:: Records supplied ::
· · · ·
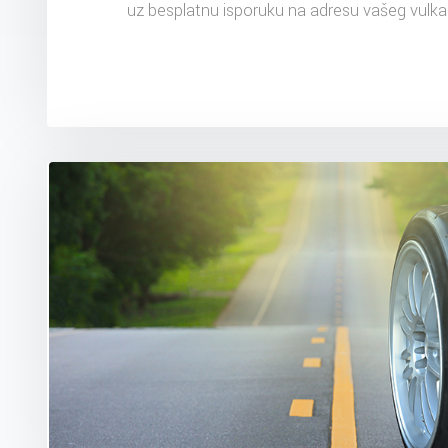
uz besplatnu isporuku na adresu vašeg vulka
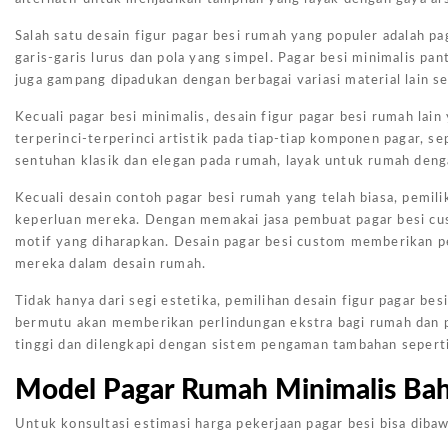
Salah satu desain figur pagar besi rumah yang populer adalah p
garis-garis lurus dan pola yang simpel. Pagar besi minimalis pa
juga gampang dipadukan dengan berbagai variasi material lain se
Kecuali pagar besi minimalis, desain figur pagar besi rumah lai
terperinci-terperinci artistik pada tiap-tiap komponen pagar, 
sentuhan klasik dan elegan pada rumah, layak untuk rumah dengan
Kecuali desain contoh pagar besi rumah yang telah biasa, pemil
keperluan mereka. Dengan memakai jasa pembuat pagar besi cus
motif yang diharapkan. Desain pagar besi custom memberikan p
mereka dalam desain rumah.
Tidak hanya dari segi estetika, pemilihan desain figur pagar b
bermutu akan memberikan perlindungan ekstra bagi rumah dan pe
tinggi dan dilengkapi dengan sistem pengaman tambahan seperti
Model Pagar Rumah Minimalis Ba
Untuk konsultasi estimasi harga pekerjaan pagar besi bisa dibaw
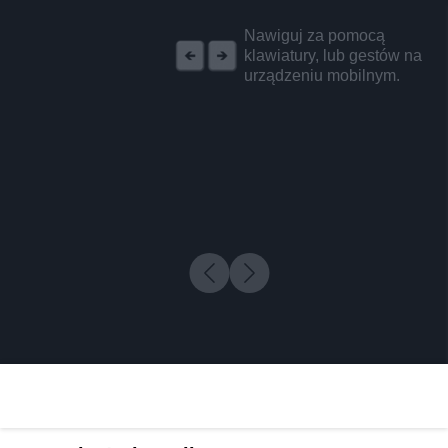
REKLAMA
Nawiguj za pomocą
klawiatury, lub gestów na
urządzeniu mobilnym.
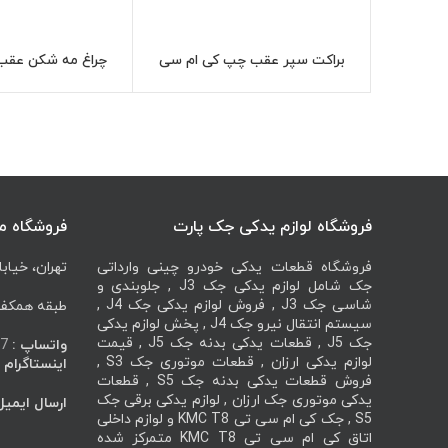
براکت سپر عقب چپ کی ام سی
چراغ مه شکن عقب
اطلاعات بیشتر
اطل
KMC K7
سی KMC K7
فروشگاه لوازم یدکی جک پارت
فروشگاه م
فروشگاه قطعات یدکی خودرو چینی وارداتی
تهران، خیابا
جک شامل لوازم یدکی جک J3 , جلوبندی و
شاسی جک J3 , فروش لوازم یدکی جک J4 ,
طبقه همکف، 
سیستم انتقال نیرو جک J4 , پخش لوازم یدکی
جک J5 , قطعات یدکی بدنه جک J5 , قیمت
واتساپ :
7
لوازم یدکی ارزان , قطعات موتوری جک S3 ,
اینستاگرام :
فروش قطعات یدکی بدنه جک S5 , قطعات
یدکی موتوری جک ارزان , لوازم یدکی برقی جک
ارسال ایمیل
S5 , جک کی ام سی تی KMC T8 و لوازم داخلی
اتاق کی ام سی تی KMC T8 متمرکز شده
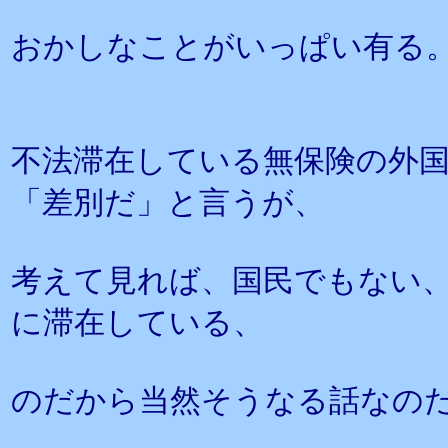
おかしなことがいっぱい有る
不法滞在している無保険の外
「差別だ」と言うが、
考えて見れば、国民でもない
に滞在している、
のだから当然そうなる話なの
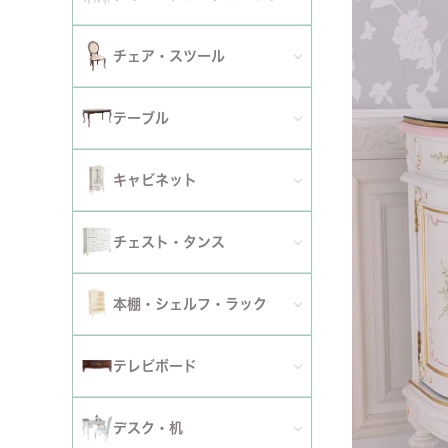
2人掛けソファ
チェア
セミシングルベッド
全てのダイニングテーブルセット
チェア・スツール
テーブ
3人掛けソファ
シングルベッド
2人用ダイニングテーブルセット
TVボ
全てのチェア
テーブル
カウチソファ
セミダブルベッド
4人用ダイニングテーブルセット
ダイニングチェア
全てのテーブル
オットマン・スツール
キャビネット
ダブルベッド
6人用ダイニングテーブルセット
アームチェア
ダイニングテーブル
ファブリックソファ
キャビネット・カップボード
ワイドダブルベッド
チェスト・タンス
伸長式テーブルセット
サロンチェア
ローテーブル・センターテーブル
革・レザー・合皮ソファ
サイドボード
クイーンベッド
全てのチェスト・タンス
ファブリックチェアセット
本棚・シェルフ・ラック
デスクチェア・オフィスチェア
サイドテーブル・カフェテーブル
洗えるカバーリングソファ
セット
キングベッド
幅～50cm
革・レザー・合皮チェアセット
全ての本棚・シェルフ・ラック
ロッキングチェア
テレビボード
コンソールテーブル
撥水加工ソファ
セット
幅51～90cm
ダイニングテーブル
ハンガーラック・ポールハンガー
リクライニングチェア
全てのテレビボード
丸テーブル・楕円テーブル
ローテーブル・センターテーブル
デスク・机
マットレス
幅91～150cm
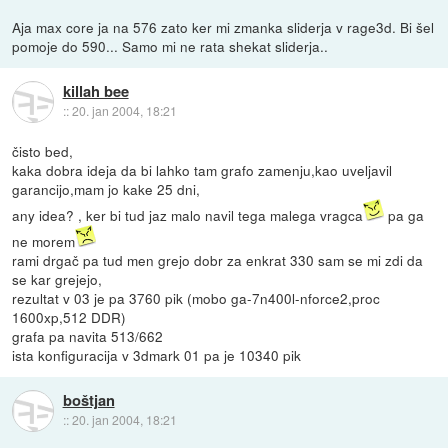
Aja max core ja na 576 zato ker mi zmanka sliderja v rage3d. Bi šel
pomoje do 590... Samo mi ne rata shekat sliderja..
killah bee
::
20. jan 2004, 18:21
čisto bed,
kaka dobra ideja da bi lahko tam grafo zamenju,kao uveljavil
garancijo,mam jo kake 25 dni,
any idea? , ker bi tud jaz malo navil tega malega vragca
pa ga
ne morem
rami drgač pa tud men grejo dobr za enkrat 330 sam se mi zdi da
se kar grejejo,
rezultat v 03 je pa 3760 pik (mobo ga-7n400l-nforce2,proc
1600xp,512 DDR)
grafa pa navita 513/662
ista konfiguracija v 3dmark 01 pa je 10340 pik
boštjan
::
20. jan 2004, 18:21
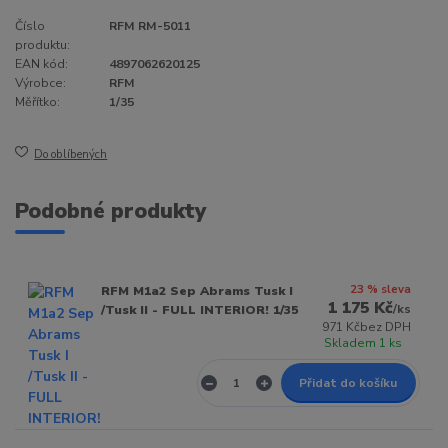
Číslo
RFM RM-5011
produktu:
EAN kód:
4897062620125
Výrobce:
RFM
Měřítko:
1/35
Do oblíbených
Podobné produkty
23 % sleva
RFM M1a2 Sep Abrams Tusk I
1 175 Kč
/
ks
/Tusk II - FULL INTERIOR! 1/35
971 Kč
bez DPH
Skladem 1 ks
Přidat do košíku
· · · ·
:: Work item ::
Return only the lines from the start of the data through the line that contains "juga gampang dipadukan", please, copying them exactly and omitting all pictures.

:: Output below ::
uz besplatnu isporuku na adresu vašeg vulka
Salah satu desain figur pagar besi rumah yang populer adalah p
garis-garis lurus dan pola yang simpel. Pagar besi minimalis pa
juga gampang dipadukan dengan berbagai variasi material lain se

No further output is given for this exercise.